Cell-derived flu vaccine strains a better match than eggs, Seqirus analysis finds

Seqirus Holly Springs manufacturing
Seqirus manufactures cell-based flu vaccines at a site in North Carolina. (Seqirus)

Flu vaccine efficacy problems were well documented throughout last year’s harsh season. Now the world’s largest cell-based vaccine producer, Seqirus, has published data showing that viruses derived from cells provided a closer match to circulating strains than those made from eggs over several seasons. 

For the retrospective analysis of 12 seasons, the Seqirus team compared the level of match between H3N2 flu strains derived from cells and eggs each year with the strains that ended up circulating. The company found that viruses made from cells had a better match, and that for more than half of the seasons analyzed, there was “little or no antigenic similarity” between the egg-derived H3N2 virus and the strains that circulated.

Speaking with FiercePharma, Seqirus president Gordon Naylor said egg-based vaccines remain the “backbone of the industry,” and have been “extraordinarily successful in dealing with such a difficult challenge over a very long time.” He said the public should understand that vaccines are the best way to avoid getting the flu. 

Still, Naylor said he believes cell-based vaccines could eventually take over the market based on continued favorable efficacy findings, increased manufacturing scale and support from the medical community.

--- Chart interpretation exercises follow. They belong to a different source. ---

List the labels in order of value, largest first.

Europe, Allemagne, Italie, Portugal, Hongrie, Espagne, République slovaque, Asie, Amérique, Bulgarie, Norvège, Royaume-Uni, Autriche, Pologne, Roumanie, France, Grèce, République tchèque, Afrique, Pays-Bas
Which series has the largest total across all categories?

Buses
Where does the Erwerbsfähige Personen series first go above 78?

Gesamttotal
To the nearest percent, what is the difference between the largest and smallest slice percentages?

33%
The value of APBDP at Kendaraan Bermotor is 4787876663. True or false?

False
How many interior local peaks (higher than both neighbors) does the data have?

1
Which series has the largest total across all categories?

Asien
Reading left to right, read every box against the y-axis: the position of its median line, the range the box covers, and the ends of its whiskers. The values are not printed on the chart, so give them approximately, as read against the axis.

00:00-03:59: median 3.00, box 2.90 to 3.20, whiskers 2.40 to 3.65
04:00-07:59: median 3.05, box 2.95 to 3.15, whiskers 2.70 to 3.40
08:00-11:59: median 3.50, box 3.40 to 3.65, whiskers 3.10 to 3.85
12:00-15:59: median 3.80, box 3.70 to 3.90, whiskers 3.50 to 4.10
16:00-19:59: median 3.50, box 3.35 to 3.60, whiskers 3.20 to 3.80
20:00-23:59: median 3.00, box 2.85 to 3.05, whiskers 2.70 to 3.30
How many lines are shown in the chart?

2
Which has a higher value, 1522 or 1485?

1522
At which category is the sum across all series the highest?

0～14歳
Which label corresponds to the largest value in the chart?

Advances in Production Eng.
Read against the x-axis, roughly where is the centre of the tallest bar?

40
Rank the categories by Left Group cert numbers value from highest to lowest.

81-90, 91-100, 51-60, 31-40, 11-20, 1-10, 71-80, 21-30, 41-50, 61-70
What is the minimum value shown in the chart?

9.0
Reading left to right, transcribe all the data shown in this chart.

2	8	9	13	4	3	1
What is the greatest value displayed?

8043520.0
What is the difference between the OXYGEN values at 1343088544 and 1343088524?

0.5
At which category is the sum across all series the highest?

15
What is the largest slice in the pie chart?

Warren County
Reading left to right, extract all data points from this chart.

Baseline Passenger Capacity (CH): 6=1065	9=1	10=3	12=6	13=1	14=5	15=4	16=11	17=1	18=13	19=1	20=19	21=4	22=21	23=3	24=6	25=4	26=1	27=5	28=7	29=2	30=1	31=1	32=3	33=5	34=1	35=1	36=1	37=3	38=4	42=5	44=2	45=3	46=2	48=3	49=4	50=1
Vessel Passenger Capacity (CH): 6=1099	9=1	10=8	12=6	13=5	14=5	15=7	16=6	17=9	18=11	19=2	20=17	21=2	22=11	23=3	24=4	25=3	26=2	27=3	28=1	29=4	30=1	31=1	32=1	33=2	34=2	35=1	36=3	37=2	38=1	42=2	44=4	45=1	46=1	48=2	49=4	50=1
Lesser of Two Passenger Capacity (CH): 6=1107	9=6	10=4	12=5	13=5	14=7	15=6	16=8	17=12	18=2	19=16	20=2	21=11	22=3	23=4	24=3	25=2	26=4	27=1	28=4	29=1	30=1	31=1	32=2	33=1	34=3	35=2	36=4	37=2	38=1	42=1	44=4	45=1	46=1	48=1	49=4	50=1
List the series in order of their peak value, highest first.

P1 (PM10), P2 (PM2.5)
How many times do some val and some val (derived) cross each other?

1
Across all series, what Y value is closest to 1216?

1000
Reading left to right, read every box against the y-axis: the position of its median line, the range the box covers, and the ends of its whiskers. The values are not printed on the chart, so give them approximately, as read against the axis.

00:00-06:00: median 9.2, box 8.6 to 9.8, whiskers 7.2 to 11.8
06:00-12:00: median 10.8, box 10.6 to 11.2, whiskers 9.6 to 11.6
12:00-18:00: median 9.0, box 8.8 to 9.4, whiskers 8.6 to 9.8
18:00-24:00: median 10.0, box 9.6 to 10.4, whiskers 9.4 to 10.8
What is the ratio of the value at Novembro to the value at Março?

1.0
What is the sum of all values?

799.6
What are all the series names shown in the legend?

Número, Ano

Seqirus plans to ship about 20 million to 25 million cell-based flu vaccines this flu season, and it next year aims to ship 40 million doses globally as it launches the technology in Europe. Naylor said the new data are “powerful” and demonstrate a “consistent” trend. 

Last year, flu vaccine manufacturers shipped 155 million flu vaccine doses to the U.S., according to the CDC. During last year’s flu season, vaccines were 40% effective overall and 25% effective against the H3N2 strain, the agency found. The efficacy number for seniors was lower at 20%.  

Digging into data further, the FDA conducted another analysis based on data from 13 million Medicare beneficiaries. The agency found that Seqirus’ cell-based Flucelvax and Sanofi’s Fluzone High-Dose performed best for seniors. Fluzone High-Dose is an egg-based trivalent flu vaccine with four times more antigen than regular shots. Sanofi also markets Flublok Quadrivalent, a recombinant protein-based vaccine.

In recent remarks, FDA Commissioner Scott Gottlieb talked about the analysis and said the agency is “encouraging steps … to ensure new and existing technologies are scalable so that manufacturers can meet domestic and global demand.” For instance, he said, the FDA is working to facilitate improvement of cell lines to boost yield and reduce cost.